Elmer Fudd from The Looney Tunes said it right, "Bugs Bunny?! You're a pesky rabbit!" I have replanted my tomato plants three times this spring. The first two times the plants were gone the next morning and I think the "cute" little rabbit I saw hop down my stairs is the culprit!

My first line of defense was to learn more about rabbits from our University of Illinois Extension "Living with Wildlife" website at Here is what I learned.

As you know, our Eastern cottontail rabbits produce many offspring and grow quickly. One female cottontail rabbit may have 20-25 young per year, which reach full size in six months.

My efforts to naturalize many parts of my property likely increase my rabbit population. They are found in open spaces near woody cover and are abundant where grass fields adjoin bushy areas. I have many locations with that exact description.

You might ask how I know a rabbit ate my plants. Rabbits clip off flower heads, buds, or small stems (my tomatoes!) at a clean 45o angle. Deer, on the other hand, do not have sharp teeth like a rabbit and instead twist and pull plants when browsing. Cutworms don't eat the entire plant.

Unfortunately there is no easy fix for managing rabbits and other wildlife in our yards. Control options include habitat modification, exclusion, repellents, and removal.

I chose to try the exclusion method. The third tomato planting included a wire mesh fence cover to keep rabbits away from the plants. The mesh has to be small enough to prevent small and large rabbits from slipping through. Rabbits also burrow so the bottom six inches of wire should be bent outward and buried six inches deep.

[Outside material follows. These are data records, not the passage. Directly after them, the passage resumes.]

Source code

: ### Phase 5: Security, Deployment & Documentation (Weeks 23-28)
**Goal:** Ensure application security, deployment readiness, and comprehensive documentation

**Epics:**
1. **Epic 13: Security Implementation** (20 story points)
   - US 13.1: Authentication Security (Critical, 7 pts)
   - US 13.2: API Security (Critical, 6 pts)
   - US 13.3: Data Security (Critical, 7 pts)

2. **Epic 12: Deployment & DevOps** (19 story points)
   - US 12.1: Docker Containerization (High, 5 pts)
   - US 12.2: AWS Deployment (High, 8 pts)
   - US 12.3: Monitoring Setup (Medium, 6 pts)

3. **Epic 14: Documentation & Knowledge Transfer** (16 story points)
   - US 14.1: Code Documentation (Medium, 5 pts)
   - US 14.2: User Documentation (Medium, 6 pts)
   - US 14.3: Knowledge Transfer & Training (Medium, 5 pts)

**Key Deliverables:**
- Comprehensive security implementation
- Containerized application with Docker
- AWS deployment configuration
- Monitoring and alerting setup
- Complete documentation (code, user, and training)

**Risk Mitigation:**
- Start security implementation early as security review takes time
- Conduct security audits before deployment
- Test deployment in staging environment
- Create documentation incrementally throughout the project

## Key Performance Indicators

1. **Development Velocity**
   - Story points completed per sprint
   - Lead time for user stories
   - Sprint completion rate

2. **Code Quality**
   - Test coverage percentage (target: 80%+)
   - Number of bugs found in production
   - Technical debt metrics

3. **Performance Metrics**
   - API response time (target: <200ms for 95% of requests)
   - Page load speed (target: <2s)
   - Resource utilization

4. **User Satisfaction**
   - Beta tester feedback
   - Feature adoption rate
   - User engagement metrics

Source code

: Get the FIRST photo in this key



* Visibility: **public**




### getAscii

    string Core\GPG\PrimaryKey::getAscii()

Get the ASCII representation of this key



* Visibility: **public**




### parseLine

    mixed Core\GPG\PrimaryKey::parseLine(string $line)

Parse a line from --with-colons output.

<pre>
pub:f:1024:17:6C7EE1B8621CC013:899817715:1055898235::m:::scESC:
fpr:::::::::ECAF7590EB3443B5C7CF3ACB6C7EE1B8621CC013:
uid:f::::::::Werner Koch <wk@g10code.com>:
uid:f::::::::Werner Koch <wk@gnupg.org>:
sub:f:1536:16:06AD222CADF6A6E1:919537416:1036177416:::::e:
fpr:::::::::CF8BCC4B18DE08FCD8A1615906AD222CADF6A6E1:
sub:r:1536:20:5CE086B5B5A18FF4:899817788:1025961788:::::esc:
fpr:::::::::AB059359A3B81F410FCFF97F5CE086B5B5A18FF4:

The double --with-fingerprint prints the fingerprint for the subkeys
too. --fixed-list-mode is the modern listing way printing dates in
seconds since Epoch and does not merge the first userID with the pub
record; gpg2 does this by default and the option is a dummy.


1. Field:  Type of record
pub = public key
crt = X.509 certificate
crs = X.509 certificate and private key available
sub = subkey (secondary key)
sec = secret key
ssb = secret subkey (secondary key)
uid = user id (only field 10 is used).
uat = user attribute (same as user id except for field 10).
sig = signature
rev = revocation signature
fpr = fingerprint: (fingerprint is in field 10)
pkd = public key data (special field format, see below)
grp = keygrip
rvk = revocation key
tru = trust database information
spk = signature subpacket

My tomato plants are in my herb garden. The rabbits have also eaten some basil and nasturtium. To my amazement they have left my cabbage, kale, and other herbs alone – so far. If they move to other plants, repellents might be an option. Since these are food crops, I can only use products labeled for safe human consumption. These products are taste repellents and are applied directly to the plants. Unfortunately it has to be reapplied after heavy rains or watering and as the plant develops new growth.

You might ask why I don't use Elmer Fudd's method for controlling Bugs Bunny – a gun. In Illinois an animal removal permit form an Illinois Department of Natural Resources District wildlife biologist is requited to trap rabbits. Rabbit hunting season in Illinois is from November through early January.